The National Council for Mental Wellbeing is about members, and NatCon25 was about celebrating our members and the people who work at those organizations.
People like Topher Hansen, Virna Little, Anthony Kohl and Miracle Akortha (pictured).
Those four wonderful members of the National Council were our 2025 Awards of Excellence recipients, and I was honored to recognize their achievements during NatCon25 in Philadelphia.
If you weren’t able to attend NatCon, you may not know about the great things these four people have achieved throughout their stellar careers, so I want to share their stories with you.
I’ll start with Hansen and Little, who each received our Lifetime Achievement Award.
Topher Hansen is the president and CEO of CenterPointe, a behavioral health organization in Lincoln, Nebraska. He began his career as a volunteer at the Drug Crisis Center in 1975 and has been instrumental in shaping Nebraska’s behavioral health policies. Hansen, who plans to retire in July, has served as the CEO at CenterPointe since 2000 and has served three terms as president of the Nebraska Association of Behavioral Health Organizations. Hansen also has served on the National Council Board of Directors.
“When you called me to tell me I had been selected to receive the Lifetime Achievement Award, it was shocking. First, it implies I’ve lived a lifetime, because you only get one of these, right? Truly it was shocking, as I didn’t know I had been nominated, so it really came out of nowhere. It is momentous when any organization gives this kind of recognition, but this comes from the premier organization in the mental health and substance use space,” Hansen said. “This means the world to me. My biggest driver is still the passion in my heart that I found 50 years ago, but this is icing on the cake.”
Dr. Virna Little is the cofounder and advisor of Concert Health and the cofounder and COO of Zero Overdose. With extensive experience integrating primary care and behavioral health, Dr. Little has previously led the Center for Innovation in Mental Health at the City University of New York and served as sr. vice president of a large Federally Qualified Health Center network. She is also a key figure on national committees and provides expert consultation on depression care and the Collaborative Care Model.
“Advocating for policy changes has been a key focus of my career,” Dr. Little said. Her efforts have contributed to the implementation of the Collaborative Care Model across 34 states, where thousands of health care providers have integrated behavioral health services into primary care.
The next two spectacular recipients were Kohl and Akortha, who each received our Peer Specialist of the Year Award.
Anthony Kohl, a New York state certified peer, has drawn on his personal experience to guide and support people on their recovery journeys.

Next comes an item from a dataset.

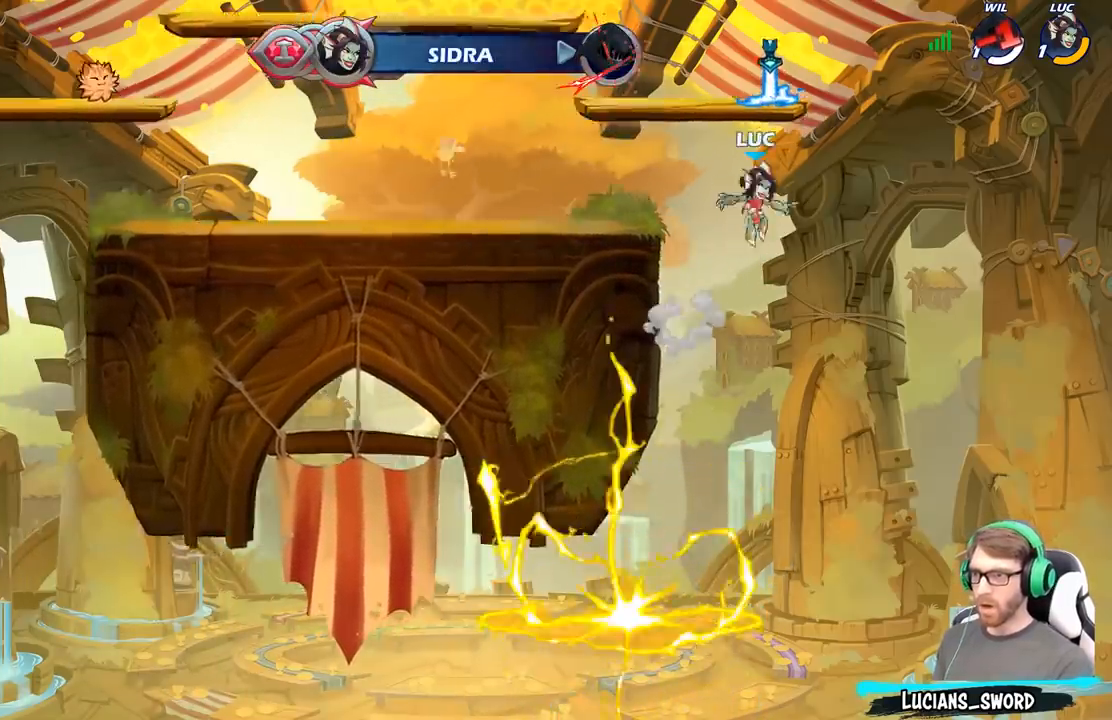
{"buttons": [], "left_stick": "down", "right_stick": "center", "events": [[17, "A", "down"], [183, "A", "up"], [217, "R1", "down"], [350, "R1", "up"], [500, "left_stick", "down"]]}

Based in the Bronx, New York, he has dedicated over a decade to peer work and holds certifications as a recovery coach, certified recovery peer advocate and certified peer specialist. He was the first individual in New York state to serve as a veterans-supported recovery peer.
“This recognition is amazing,” Kohl said. “It has opened doors and opportunities I didn’t know existed. I have been meeting new people and telling my story. I have made many new contacts. I am still on cloud nine.”
Kohl also said the recognition helps raise awareness about the need for more peer support specialists.
“The more peer support specialists there are, the more accurate information that is shared. It lowers the barrier to care. Information helps more people, and certified peers help connect people to services that work and resources that help, because they have used them,” he said.
Miracle Akortha, a peer support supervisor at the Center for Health Care Services in San Antonio, Texas, has more than 12 years of experience in the field. Since June 2023, she has led a team that uses lived experience to provide recovery assistance to individuals facing mental health and substance use challenges. Akortha holds certifications as a peer support supervisor, mental health peer support specialist and certified family partner.
“As a peer support supervisor, I share my story in what I call motivating sound bites,” she said. “This allows me to relate with my staff and encourage them through the challenges that they may be having. I too started at what is regarded as entry level, and I too still have frustrations within the same unit I work in. Change is a slow burn, and I have utilized my lived experience both professionally and personally.”
The staff at National Council member organizations don’t do their work for the recognition, so it feels good to give them the credit they deserve.
“When we sign on to live in a community, we sign up to pitch in together to make it work for everyone,” Hansen said. “Some will need a little more, and stuff happens that requires unexpected assistance, but communities step up to those causes. If each of us adopts the ethic to ‘leave your campground better than how you found it,’ we’ll all find help when we need it. Our world is very complex, and pieces of it add to the mental health and substance use problems we see, but so too does the beauty of the world help us find health and wellbeing.”
Congratulations to all our 2025 Awards of Excellence winners. I am honored to support your work.